Kılıç, ”koruma memuru” şeklinde normal polis algısından farklı bir sınıfın, meslek içinde oluşturulması ve bu kişilerin kamu adına yapılması gereken koruma görevlerini üstlenmesi üzerinde durulduğunu belirterek, ”Nerelerdir bunlar? Üniversiteler, öğrenci yurtlarımız olabilir. Çünkü yurtlar üniversitelerle entegredir. Çoğu kampüsün içindedir. Stadyumlar ve diğer spor müsabakalarının yapıldığı büyük spor salonları olabilir. Bu gibi yerlerde, alışılagelmiş geleneksel polis kavramının dışında, kamu güvenliği departmanı ile ilgili bir çalışma üzerinde İçişleri Bakanlığı, Emniyet Genel Müdürülüğü düzeyinde kafa yoruyor. Bu çalışmalar nihayete erdiğinde, FİFA ve UEFA’nın beklentileriyle de çatışmayacak şekilde bir ara yol bulalım istiyoruz. Bu sağlandığında dışarıda zaten polis güvenlikle ilgili gereken bütün motorize, yunus ve diğer ekipler tedbirleri alıyor ama stadyumlara girişte, çıkışta, tribünlerin güvenliğinde, sürekli aynı görevliler görev yaptığında grupları, suç işleme potansiyeli bulunanları tanıma fırsatı da olacak” diye konuştu.

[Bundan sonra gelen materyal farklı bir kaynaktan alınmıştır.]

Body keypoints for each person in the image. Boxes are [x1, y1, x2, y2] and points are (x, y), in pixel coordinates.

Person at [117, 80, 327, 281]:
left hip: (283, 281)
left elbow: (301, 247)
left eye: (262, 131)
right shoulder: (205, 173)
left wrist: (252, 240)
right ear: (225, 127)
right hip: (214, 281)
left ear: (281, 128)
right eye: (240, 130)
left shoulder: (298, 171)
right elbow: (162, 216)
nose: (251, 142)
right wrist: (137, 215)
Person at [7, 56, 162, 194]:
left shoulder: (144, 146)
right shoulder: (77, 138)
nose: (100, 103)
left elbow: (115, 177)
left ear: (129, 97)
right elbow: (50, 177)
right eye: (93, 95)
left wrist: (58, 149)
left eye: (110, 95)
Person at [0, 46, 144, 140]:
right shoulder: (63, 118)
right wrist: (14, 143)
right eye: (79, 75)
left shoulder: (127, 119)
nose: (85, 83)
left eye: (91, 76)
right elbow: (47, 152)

Sezonun Meclis açılmadan başlayacağı için düzenlemenin TBMM tatile girmeden çıkarılması gerektiğine işaret eden Kılıç, ”Bu konuda iktidar ve muhalefet zaten ittifak eder. İçişleri Bakanlığı konunun detaylarını daha iyi biliyor; onlar işin polis, planlama, personel kısmını daha iyi biliyor. Onlar çalışmaları bitirdiğinde az maddeli bir düzenleme yapılabilir” görüşünü kaydetti.

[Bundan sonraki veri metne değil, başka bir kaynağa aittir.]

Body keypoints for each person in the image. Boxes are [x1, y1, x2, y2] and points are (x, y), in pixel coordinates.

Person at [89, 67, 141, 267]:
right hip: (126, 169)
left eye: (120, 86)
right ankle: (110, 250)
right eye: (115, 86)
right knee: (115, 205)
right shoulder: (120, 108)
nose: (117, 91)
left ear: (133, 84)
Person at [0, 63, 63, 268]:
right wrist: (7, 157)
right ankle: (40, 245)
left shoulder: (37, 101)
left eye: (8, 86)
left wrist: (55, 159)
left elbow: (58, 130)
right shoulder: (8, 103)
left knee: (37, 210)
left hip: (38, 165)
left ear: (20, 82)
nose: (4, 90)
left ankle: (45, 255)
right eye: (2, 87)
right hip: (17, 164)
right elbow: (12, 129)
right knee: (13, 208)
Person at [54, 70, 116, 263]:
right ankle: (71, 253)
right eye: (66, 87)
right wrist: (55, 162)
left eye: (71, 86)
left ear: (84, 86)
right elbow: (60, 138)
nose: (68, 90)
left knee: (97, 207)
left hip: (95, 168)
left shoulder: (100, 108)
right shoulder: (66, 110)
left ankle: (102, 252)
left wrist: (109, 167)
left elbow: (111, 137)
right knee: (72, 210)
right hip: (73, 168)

Şiddet ve ırkçılık tartışmalarında herkesin sorumluluğu olduğunu belirten Kılıç, ‘Olay Türkiye’de sadece şu veya bu takımın stadyumunda yaşanmıyor. Her an, her yerde yaşanabiliyor. Çok panik yapmamak lazım, çok abartmamak da lazım. Dünyanın değişik ülkelerinde de bu var. Futbol noktasında Türkiye’den daha köklü geçmişi olan ülkelerde de yaşanıyor. İtalya’da benzer olaylar, Roma’nın farklı takımları arasında çok sert sokak karşılaşmaları olabiliyor. Biz istiyoruz ki bunlar Türkiye’de hiç yaşanmasın. Olimpiyat adayı bir ülkeyiz. İmajı bozacak şekilde de yaşanmasın. Bu yönde tedbirler var” dedi.
Sporda Şiddetin Önlenmesi Yasası’nın yeterli olduğunu ifade eden Kılıç, hukukçu gözüyle baktığında yeni bir düzenlemeye ihtiyaç olmadığını söyledi. ”Mevcut kanun yeterli. Bu kanun Türkiye genelinde uygulama birliği, standardı sağlanarak uygulandığında -ki bu kanuna yeni yeni alışıyoruz- bütün problemlere çözüm bulacak nitelikte bir kanun…” diyen Kılıç, yasada kuvvetli yaptırımlar olduğunu, çıkarılan yönetmeliğin medyaya, kulüplere, taraftar derneklerine görevler verdiğini, ayrıca Futbol Federasyonu ve Spor Genel Müdürlüğü’nün kanunda zaten görevlerinin sayıldığını hatırlattı.
Kılıç, ”Kanun ve yönetmelik dikkatli şekilde uygulandığında problemlerin çözümünde yeterli tedbir alınmış olur” dedi.
HSYK’da da bir hazırlık olduğunu anlatan Kılıç, kendilerinin de istenen ölçüde bu hazırlığa katkı vereceklerini söyledi. HSYK’nın yasa ile ilgili iç eğitim programı düzenlemeyi planladığını belirterek, ”Biz gereken katkıyı vereceğiz. Talepte bulunduklarında futbol, basketbol, voleybol federasyonları, Emniyet Genel Müdürlüğü gerekli katkıyı verecek. Ama HSYK’nın kontrolünde ve liderliğinde bir çalışma olacak. Öznesi yasa olacak” diye konuştu.